Heme-iron acquisition by fungal pathogens

Csa2 crystal structure with the heme (stick model) positioned in the cleft between the CFEM domain and the N-terminal lobe Csa2 crystal structure with the heme (stick model) positioned in the cleft between the CFEM domain and the N-terminal lobe

Csa2 crystal structure with the heme (stick model) positioned in the cleft between the CFEM domain and the N-terminal lobe

Due to the scarcity of free iron in the host environment, pathogenic microorganisms have by necessity evolved mechanisms to extract iron from host proteins. The heme cofactor of hemoglobin constitutes the largest iron pool in the animal body. C. albicans is able to extract heme from hemoglobin and to transport it into the cell, where is serves as a source of iron. We identified a family of extracellular proteins, the CFEM proteins, that capture heme from hemoglobin, shuttle it across the cell envelope and deliver it to the endocytic pathway. Our current research focuses on the mechanism of heme capture and transfer by CFEM proteins, and on the characterization of the transfer of heme from the CFEM network to the endocytic pathway.

 

Our current understanding of the CFEM network of heme-iron acquisition is summarized in the model below. The C. albicans CFEM proteins Csa2 (a secreted hemophore), and Rbt5 and Pga7 (cell wall- and cell membrane-anchored hemophores) are able to extract heme from hemoglobin and to transfer it among themselves, from one protein to the next, across the cell wall. Heme is then taken up into the cell in an endocytosis-mediated pathway.
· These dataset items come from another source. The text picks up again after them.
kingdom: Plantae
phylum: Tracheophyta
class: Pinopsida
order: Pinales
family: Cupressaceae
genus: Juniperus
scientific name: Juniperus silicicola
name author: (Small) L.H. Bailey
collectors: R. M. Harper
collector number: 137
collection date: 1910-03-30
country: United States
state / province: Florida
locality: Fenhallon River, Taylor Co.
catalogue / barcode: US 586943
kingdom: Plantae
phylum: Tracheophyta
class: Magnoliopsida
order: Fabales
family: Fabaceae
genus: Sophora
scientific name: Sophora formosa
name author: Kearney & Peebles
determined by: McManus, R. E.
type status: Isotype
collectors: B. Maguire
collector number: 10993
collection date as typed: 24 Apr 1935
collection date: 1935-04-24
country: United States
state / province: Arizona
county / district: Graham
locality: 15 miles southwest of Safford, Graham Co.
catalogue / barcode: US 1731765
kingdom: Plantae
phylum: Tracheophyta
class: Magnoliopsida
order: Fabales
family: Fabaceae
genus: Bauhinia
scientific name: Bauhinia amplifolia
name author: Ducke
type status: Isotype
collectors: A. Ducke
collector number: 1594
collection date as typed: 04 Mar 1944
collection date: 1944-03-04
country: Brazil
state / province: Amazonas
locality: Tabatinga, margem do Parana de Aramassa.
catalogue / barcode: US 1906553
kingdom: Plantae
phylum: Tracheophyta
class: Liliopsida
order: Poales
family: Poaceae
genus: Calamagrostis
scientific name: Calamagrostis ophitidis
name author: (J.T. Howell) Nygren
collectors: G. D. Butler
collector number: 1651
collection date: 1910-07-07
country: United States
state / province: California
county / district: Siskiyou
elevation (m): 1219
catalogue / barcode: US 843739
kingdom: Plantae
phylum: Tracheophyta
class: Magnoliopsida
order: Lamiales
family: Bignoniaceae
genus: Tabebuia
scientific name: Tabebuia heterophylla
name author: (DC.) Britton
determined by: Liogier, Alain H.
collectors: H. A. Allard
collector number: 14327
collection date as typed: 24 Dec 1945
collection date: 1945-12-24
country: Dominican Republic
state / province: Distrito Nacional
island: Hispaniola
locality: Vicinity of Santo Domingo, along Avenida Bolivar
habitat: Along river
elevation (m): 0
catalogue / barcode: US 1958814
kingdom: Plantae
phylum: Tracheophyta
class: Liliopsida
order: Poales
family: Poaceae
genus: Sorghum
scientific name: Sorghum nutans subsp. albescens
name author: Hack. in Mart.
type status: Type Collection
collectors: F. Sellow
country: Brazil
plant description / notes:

Schematic model of the CFEm protein-based pathway of heme-iron acquisition and internalization into the fungal cell.

We are currently focusing on two aspects of the heme acquisition pathway:

a) Structure-function analysis of the CFEM proteins to understand the heme extraction and transfer reactions. This analysis is aided by the recent determination, in collaboration with Dr. Hay Dvir, of the crystal structure of the secreted CFEM protein Csa2.


Site-directed mutagenesis is used to modify candidate positions in the protein and to analyse the effect of these mutations on heme binding, extraction and transfer.

b) Identification of new factors involved in the heme utilization pathway. To do this, we implement genetic screens using C. albicans mutant collections such as the GRACE collection, as well as bioinformatic methods such as phylogenetic profiling. Several novel proteins involved in heme-iron utilization were isolated in this way and are currently being characterized.